> **Source document**:
===
Repentance is the Precursor of Healing


The Miracle at the Tomb of Sister Faustina



Before the age of 15, Maureen Digan enjoyed a normal healthy life. Then she was struck down with a very serious, slowly progressive but terminal disease called Lymphedima. This is a disease that does not respond to medication and does not go into remission. Within the next ten years Maureen had fifty operations and had lengthy confinements in Hospital of up to a year at a time.

Friends and relations suggested she should pray and put her trust in God. But Maureen could not understand why God had allowed her to get this disease in the first place, and had lost her faith completely. 

Eventually her deteriorating condition necessitated the amputation of one leg. One evening while Maureen was in hospital her husband Bob went to a film called Divine Mercy, No Escape, and there he became convinced of the healing powers of intercession by Sr. Faustina. Bob persuaded Maureen and the Doctors that she should go to the tomb of Sr. Faustina in Poland. 

They arrived in Poland on March 23rd 1981 and Maureen went to confession for the first time since she was a young girl. At the tomb (now the Shrine of Blessed Faustina) Maureen remembers saying in her own inimitable style "O.k. Faustina I came a long way, now do something". 

Innerly she heard Sister Faustina say: "If you ask for my help, I will give it to you." Suddenly she thought she was having a nervous breakdown. All the pain seemed to drain out of her body and her swollen leg which was due to be amputated shortly, went back to its normal size. 

When she returned to the U.S.A. she was examined by five independent doctors who came to the conclusion that she was completely healed. They had no medical explanation for the sudden healing of this incurable disease. The accumulated evidence of this miracle was examined in consultation by five doctors appointed by the Sacred congregation for the causes of saints, having passed this test it was examined by a team of theologians, and finally by a team of cardinals and bishops. The cure was accepted by all as a miracle caused by Sr. Faustina's intercession to the Divine Mercy.
===
> **Data supplied**:
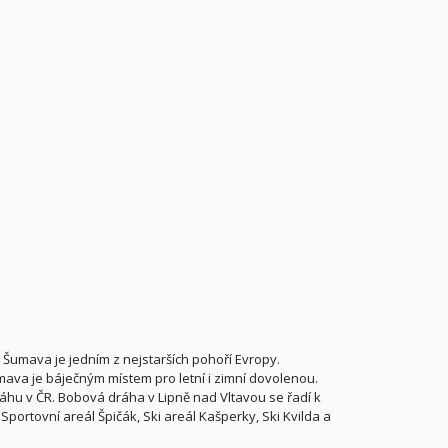
umava je jedním z nejstarších pohoří Evropy.
ava je báječným místem pro letní i zimní dovolenou.
áhu v ČR. Bobová dráha v Lipně nad Vltavou se řadí k
Sportovní areál Špičák, Ski areál Kašperky, Ski Kvilda a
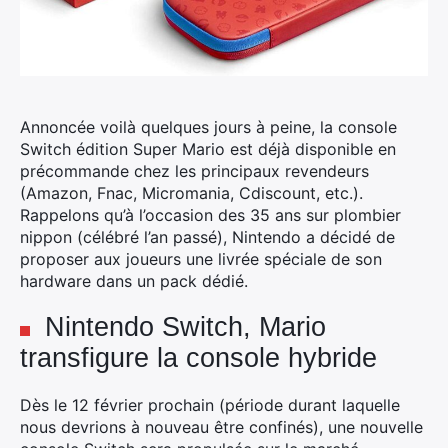
Annoncée voilà quelques jours à peine, la console
Switch édition Super Mario est déjà disponible en
précommande chez les principaux revendeurs
(Amazon, Fnac, Micromania, Cdiscount, etc.).
Rappelons qu’à l’occasion des 35 ans sur plombier
nippon (célébré l’an passé), Nintendo a décidé de
proposer aux joueurs une livrée spéciale de son
hardware dans un pack dédié.
Nintendo Switch, Mario
transfigure la console hybride
Dès le 12 février prochain (période durant laquelle
nous devrions à nouveau être confinés), une nouvelle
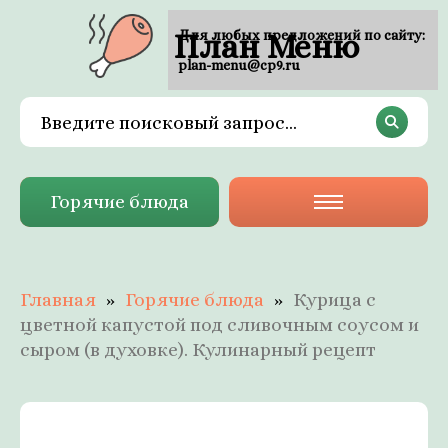
План Меню
Для любых предложений по сайту:
plan-menu@cp9.ru
Горячие блюда
Главная
Горячие блюда
Курица с
цветной капустой под сливочным соусом и
сыром (в духовке). Кулинарный рецепт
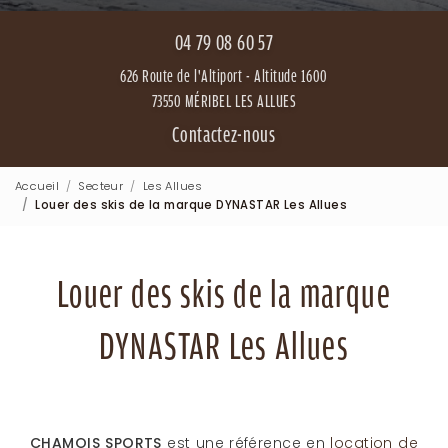
04 79 08 60 57
626 Route de l'Altiport - Altitude 1600
73550 MÉRIBEL LES ALLUES
Contactez-nous
Accueil
Secteur
Les Allues
Louer des skis de la marque DYNASTAR Les Allues
Louer des skis de la marque
DYNASTAR Les Allues
CHAMOIS SPORTS
est une référence en
location de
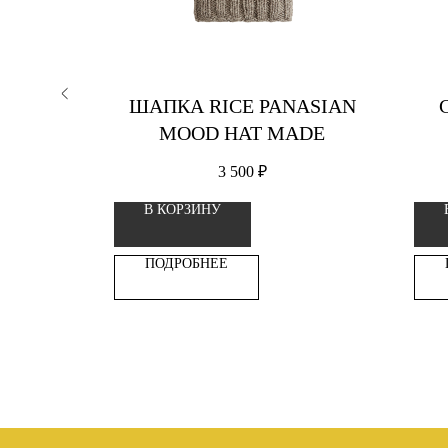
NATOWN
ШАПКА RICE PANASIAN
СТИНКА
MOOD HAT MADE
3 500
₽
В КОРЗИНУ
ПОДРОБНЕЕ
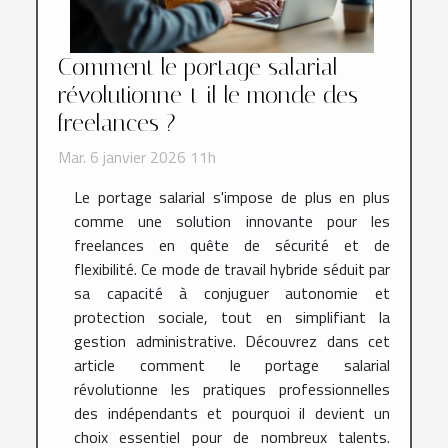
Comment le portage salarial
révolutionne-t-il le monde des
freelances ?
Mar. 6 janvier 2026 11h
Le portage salarial s'impose de plus en plus
comme une solution innovante pour les
freelances en quête de sécurité et de
flexibilité. Ce mode de travail hybride séduit par
sa capacité à conjuguer autonomie et
protection sociale, tout en simplifiant la
gestion administrative. Découvrez dans cet
article comment le portage salarial
révolutionne les pratiques professionnelles
des indépendants et pourquoi il devient un
choix essentiel pour de nombreux talents.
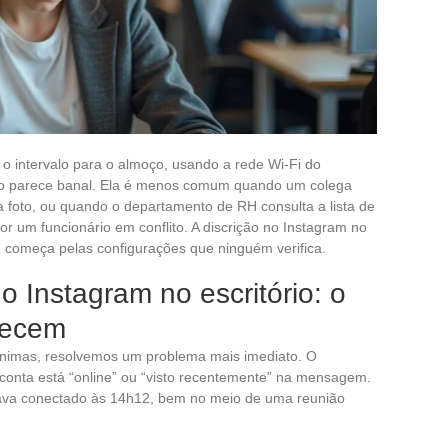
 o intervalo para o almoço, usando a rede Wi-Fi do
ação parece banal. Ela é menos comum quando um colega
foto, ou quando o departamento de RH consulta a lista de
r um funcionário em conflito. A discrição no Instagram no
e: começa pelas configurações que ninguém verifica.
o Instagram no escritório: o
uecem
ônimas, resolvemos um problema mais imediato. O
onta está “online” ou “visto recentemente” na mensagem.
ava conectado às 14h12, bem no meio de uma reunião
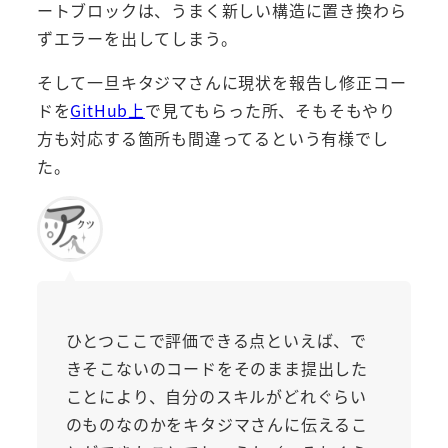
ートブロックは、うまく新しい構造に置き換わら
ずエラーを出してしまう。
そして一旦キタジマさんに現状を報告し修正コー
ドを
GitHub上
で見てもらった所、そもそもやり
方も対応する箇所も間違ってるという有様でし
た。
ひとつここで評価できる点といえば、で
きそこないのコードをそのまま提出した
ことにより、自分のスキルがどれぐらい
のものなのかをキタジマさんに伝えるこ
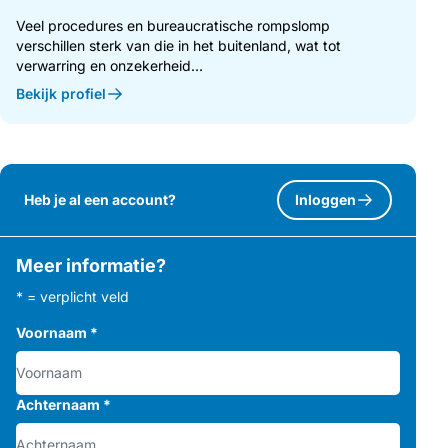
Veel procedures en bureaucratische rompslomp
verschillen sterk van die in het buitenland, wat tot
verwarring en onzekerheid...
Bekijk profiel
Heb je al een account?
Inloggen
Meer informatie?
* = verplicht veld
Voornaam
*
Achternaam
*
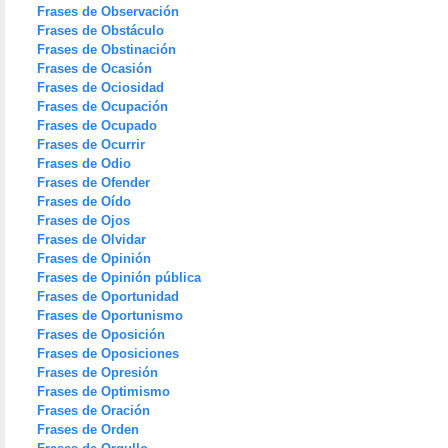
Frases de Observación
Frases de Obstáculo
Frases de Obstinación
Frases de Ocasión
Frases de Ociosidad
Frases de Ocupación
Frases de Ocupado
Frases de Ocurrir
Frases de Odio
Frases de Ofender
Frases de Oído
Frases de Ojos
Frases de Olvidar
Frases de Opinión
Frases de Opinión pública
Frases de Oportunidad
Frases de Oportunismo
Frases de Oposición
Frases de Oposiciones
Frases de Opresión
Frases de Optimismo
Frases de Oración
Frases de Orden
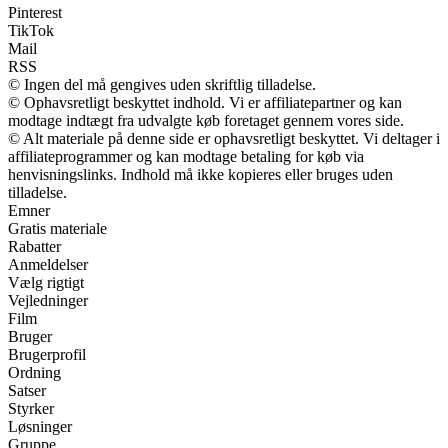
Pinterest
TikTok
Mail
RSS
© Ingen del må gengives uden skriftlig tilladelse.
© Ophavsretligt beskyttet indhold. Vi er affiliatepartner og kan
modtage indtægt fra udvalgte køb foretaget gennem vores side.
© Alt materiale på denne side er ophavsretligt beskyttet. Vi deltager i
affiliateprogrammer og kan modtage betaling for køb via
henvisningslinks. Indhold må ikke kopieres eller bruges uden
tilladelse.
Emner
Gratis materiale
Rabatter
Anmeldelser
Vælg rigtigt
Vejledninger
Film
Bruger
Brugerprofil
Ordning
Satser
Styrker
Løsninger
Gruppe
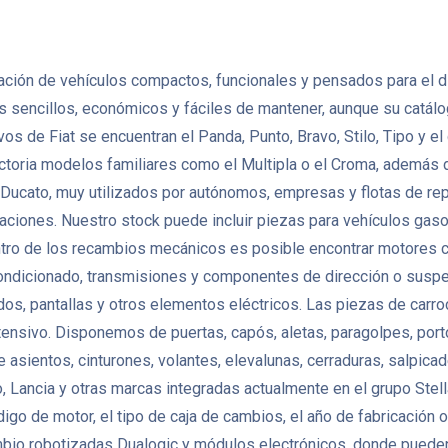
icación de vehículos compactos, funcionales y pensados para el dí
 sencillos, económicos y fáciles de mantener, aunque su catál
s de Fiat se encuentran el Panda, Punto, Bravo, Stilo, Tipo y e
ectoria modelos familiares como el Multipla o el Croma, además
 y Ducato, muy utilizados por autónomos, empresas y flotas de
aciones. Nuestro stock puede incluir piezas para vehículos gasol
tro de los recambios mecánicos es posible encontrar motores com
ondicionado, transmisiones y componentes de dirección o suspe
s, pantallas y otros elementos eléctricos. Las piezas de carroc
sivo. Disponemos de puertas, capós, aletas, paragolpes, portones
asientos, cinturones, volantes, elevalunas, cerraduras, salpicad
Lancia y otras marcas integradas actualmente en el grupo Stella
ódigo de motor, el tipo de caja de cambios, el año de fabricación
mbio robotizadas Dualogic y módulos electrónicos, donde pueden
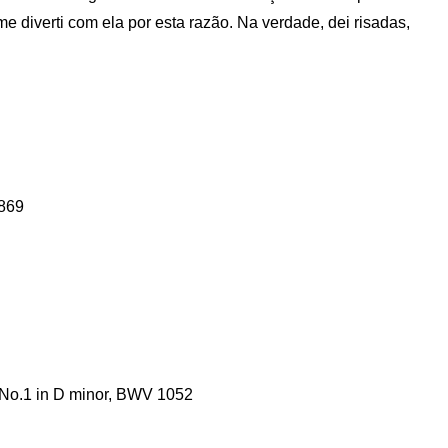
diverti com ela por esta razão. Na verdade, dei risadas,
-869
o No.1 in D minor, BWV 1052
===
> **Action item**: Rewrite the story of the healing at Sister Faustina's tomb from the words "They arrived in" through "its normal size.", changing "confession" to "Mass".

> **Answer section**:
They arrived in Poland on March 23rd 1981 and Maureen went to Mass for the first time since she was a young girl. At the tomb (now the Shrine of Blessed Faustina) Maureen remembers saying in her own inimitable style "O.k. Faustina I came a long way, now do something". 

Innerly she heard Sister Faustina say: "If you ask for my help, I will give it to you." Suddenly she thought she was having a nervous breakdown. All the pain seemed to drain out of her body and her swollen leg which was due to be amputated shortly, went back to its normal size.